First class is Thursday, January 8, 5-8pm in WB119.
Website
http://www.utstat.utoronto.ca/mikevans/sta422/sta4222026.html
Office Hours
The in-person office hours will be on Thursdays 2-4pm.
Course Description
Statistical inference is concerned with using the evidence, available from observed data,
to draw inferences about aspects of an unknown probability measure. A variety of
theoretical approaches have been developed to address this problem and these can lead to
quite different inferences. A natural question is then concerned with how one
determines and validates appropriate statistical methodology in a given problem.
The course considers this larger statistical question.
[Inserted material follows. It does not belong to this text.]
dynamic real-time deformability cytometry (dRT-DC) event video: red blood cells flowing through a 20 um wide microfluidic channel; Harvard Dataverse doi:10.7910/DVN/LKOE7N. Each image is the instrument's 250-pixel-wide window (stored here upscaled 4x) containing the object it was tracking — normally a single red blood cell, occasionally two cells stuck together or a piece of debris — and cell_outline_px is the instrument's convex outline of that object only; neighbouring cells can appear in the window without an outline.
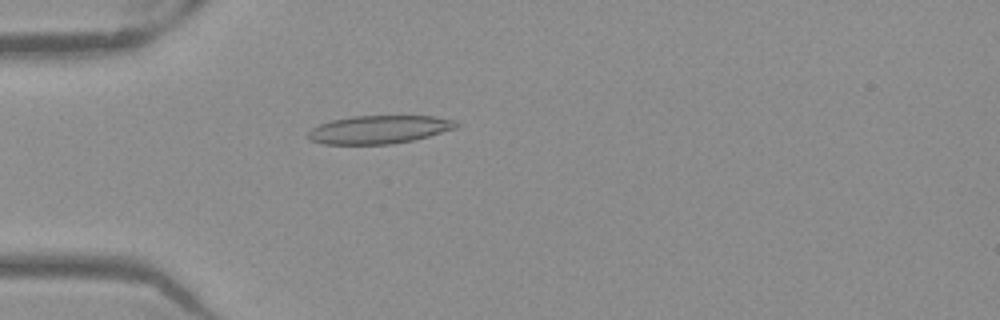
{"species": "Egyptian fruit bat (a non-hibernating species)", "species_latin": "Rousettus aegyptiacus", "temperature_condition": "warm", "stored_images_in_passage": 51, "camera_frame_rate_fps": 3000, "um_per_image_px": 0.085, "frame": {"image": 1, "passage_image": 15, "time_ms": 4.667, "image_size_px": [1000, 320], "cell_outline_px": [[460, 124], [456, 128], [428, 136], [412, 140], [392, 144], [324, 144], [312, 140], [304, 136], [312, 128], [320, 124], [332, 120], [352, 116], [436, 116], [456, 120]], "centroid_in_image_um": [32.23, 11.0], "position_along_channel_um": 52.8, "area_um2": 24.33}}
This involves a discussion
of topics such as model specification and checking, the likelihood function and likelihood
inferences, repeated sampling criteria, loss (utility) functions and optimality, prior specification
and checking, Bayesian inferences, principles and axioms, etc. The overall goal of the course is to leave students
with an understanding of the different approaches to the theory of statistical inference while developing
a critical point-of-view.
The following topics will be covered.
- the meaning of probability
- the evidential versus behavioristic approaches to statistical theory
- pure and frequentist likelihood theory
- decision theory - frequentist and Bayesian
- Birnbaum's theorem
- fiducial theory and close associates such as structural inference
- relative belief and the definition of statistical evidence
Textbook
There is no textbook but several references will be helpful at different points in the course.
Some material will also be drawn from particular papers whose references will be provided.
- Berger, J. (2006) Statistical Decision Theory and Bayesian Analysis. Springer.
- Casella, G. and Berger, R. (1990) Statistical Inference. Duxbury.
- Cox, D.R.(2006) Principles of Statistical Inference. Cambridge.
- Evans, M. (2015) Measuring Statistical Evidence Using Relative Belief. Chapman & Hall. Available online through the U. of Toronto Library.
- Evans, M. and Rosenthal, J. (2010) Probabilty and Statistics: The Science of Uncertainty. Available online at
book.
- Fraser, D.A.S. (1979) Inference and Linear Models. McGraw-Hill.
- Robert, C. (2001) The Bayesian Choice. Springer.
- Royall, R. (1997) Statistical Evidence: A likelihood paradigm. Chapman & Hall.
Evaluation
There will be 2 midterms held during class, each worth 25%, and a final project worth 50%.
If a midterm is missed, then there will be a make-up.
Class Notes
I will post my class notes here before each class. There will be some Exercises associated with the notes that
help to prepare for the midterms.
- Lecture I
- what are the problems that a theory of statistical reasoning is supposed to address?, evidential versus behavioristic inference, specifying the inference bases used by different approaches to the problems
- Lecture II(a)
- the meaning of probability as measuring belief, the meaning of randomness, methods of assigning probabilities, frequency assignments, de Finetti's betting interpretation of probability
- Lecture II(b)
- cautions with conditional probability
- Lecture III(a)
- the likelihood function and the likelihood ordering